With depressive symptoms and depression being one of the leading causes of mortality and morbidity in adolescence (Merry et al., 2004; Shorey et al., 2022; World Health Organization, 2021) and with the high and rising numbers of adolescents experiencing such symptoms, more research on adolescent depression in school is needed to identify possible school-based intervention strategies. Future research investigating mental health among students should apply an intersectional approach that considers understudied social identity categories, e.g., queer youth and immigration generation status (Harari & Lee, 2021). Moreover, future studies should investigate the depression-achievement link more closely and examine the coping strategies students apply during crises.

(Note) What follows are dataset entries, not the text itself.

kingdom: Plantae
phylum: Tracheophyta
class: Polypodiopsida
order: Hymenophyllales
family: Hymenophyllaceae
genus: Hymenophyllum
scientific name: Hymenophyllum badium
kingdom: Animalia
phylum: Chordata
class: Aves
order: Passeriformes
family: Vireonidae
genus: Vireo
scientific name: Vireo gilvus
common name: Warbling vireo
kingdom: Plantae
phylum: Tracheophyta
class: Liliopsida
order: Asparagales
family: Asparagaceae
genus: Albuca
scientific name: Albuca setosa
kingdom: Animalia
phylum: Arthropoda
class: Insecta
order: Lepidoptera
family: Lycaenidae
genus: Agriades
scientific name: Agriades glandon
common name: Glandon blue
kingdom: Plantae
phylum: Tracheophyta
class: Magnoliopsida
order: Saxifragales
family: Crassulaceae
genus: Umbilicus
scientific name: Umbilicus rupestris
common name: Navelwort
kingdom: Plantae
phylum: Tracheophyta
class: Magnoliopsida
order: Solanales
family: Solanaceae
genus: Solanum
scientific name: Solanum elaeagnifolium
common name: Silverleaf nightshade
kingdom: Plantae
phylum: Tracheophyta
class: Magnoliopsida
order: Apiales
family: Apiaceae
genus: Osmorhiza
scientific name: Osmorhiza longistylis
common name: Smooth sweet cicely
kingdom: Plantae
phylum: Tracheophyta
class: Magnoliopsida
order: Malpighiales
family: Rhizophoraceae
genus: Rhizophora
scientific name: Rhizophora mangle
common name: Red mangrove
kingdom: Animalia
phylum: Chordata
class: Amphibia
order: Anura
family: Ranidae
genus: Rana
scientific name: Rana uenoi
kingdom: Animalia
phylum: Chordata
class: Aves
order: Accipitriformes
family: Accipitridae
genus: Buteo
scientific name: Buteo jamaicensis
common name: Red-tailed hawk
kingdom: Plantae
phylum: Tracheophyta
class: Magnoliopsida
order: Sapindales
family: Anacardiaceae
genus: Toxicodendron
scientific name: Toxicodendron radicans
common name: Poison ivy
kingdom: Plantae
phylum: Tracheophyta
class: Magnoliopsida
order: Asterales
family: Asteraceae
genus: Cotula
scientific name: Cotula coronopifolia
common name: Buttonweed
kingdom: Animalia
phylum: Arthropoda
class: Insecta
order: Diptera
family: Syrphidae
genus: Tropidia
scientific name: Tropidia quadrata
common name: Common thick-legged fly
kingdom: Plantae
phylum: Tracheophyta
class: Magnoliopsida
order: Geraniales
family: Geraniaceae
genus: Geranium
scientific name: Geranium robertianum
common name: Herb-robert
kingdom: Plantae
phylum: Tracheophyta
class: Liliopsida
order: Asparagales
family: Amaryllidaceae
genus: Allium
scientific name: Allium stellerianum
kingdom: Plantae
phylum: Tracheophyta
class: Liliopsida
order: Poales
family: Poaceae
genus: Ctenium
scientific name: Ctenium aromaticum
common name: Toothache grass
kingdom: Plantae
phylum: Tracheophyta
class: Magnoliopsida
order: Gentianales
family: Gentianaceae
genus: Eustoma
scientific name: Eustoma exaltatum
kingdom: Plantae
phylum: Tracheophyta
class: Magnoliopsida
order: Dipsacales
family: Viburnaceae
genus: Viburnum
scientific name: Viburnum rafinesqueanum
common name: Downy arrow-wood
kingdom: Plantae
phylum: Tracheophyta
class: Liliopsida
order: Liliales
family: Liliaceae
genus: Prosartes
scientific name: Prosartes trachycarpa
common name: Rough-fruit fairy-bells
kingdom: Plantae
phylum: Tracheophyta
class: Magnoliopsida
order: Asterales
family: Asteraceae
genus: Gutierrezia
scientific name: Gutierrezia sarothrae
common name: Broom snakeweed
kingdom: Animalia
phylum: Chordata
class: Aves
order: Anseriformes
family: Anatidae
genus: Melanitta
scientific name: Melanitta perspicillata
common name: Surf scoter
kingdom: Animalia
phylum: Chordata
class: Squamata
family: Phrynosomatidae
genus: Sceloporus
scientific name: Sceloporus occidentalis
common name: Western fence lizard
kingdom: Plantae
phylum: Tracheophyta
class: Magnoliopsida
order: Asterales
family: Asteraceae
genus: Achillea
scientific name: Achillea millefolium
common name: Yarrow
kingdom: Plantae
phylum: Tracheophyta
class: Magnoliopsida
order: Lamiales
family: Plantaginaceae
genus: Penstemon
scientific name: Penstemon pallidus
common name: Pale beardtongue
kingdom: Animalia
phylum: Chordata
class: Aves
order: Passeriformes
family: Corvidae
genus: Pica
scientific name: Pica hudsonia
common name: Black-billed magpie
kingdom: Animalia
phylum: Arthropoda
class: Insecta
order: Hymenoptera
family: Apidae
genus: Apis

Aside from future research, it is also of utmost importance to include mental health education in teacher training and continuing education, which is currently limited in various countries (Graham et al., 2011), including Austria. Further development of teacher training is essential because teachers play a crucial role in identifying and managing students’ psychological issues (Papandrea & Winefield, 2011) while their knowledge about mental disorders is often insufficient (Ekornes, 2015; Papandrea & Winefield, 2011). Training programs and mandatory education integration are needed to address this, and the network between psychologists and schools must be strengthened. Short-term support can include well-prepared information brochures for teachers, for example, on the identification or intervention for depression.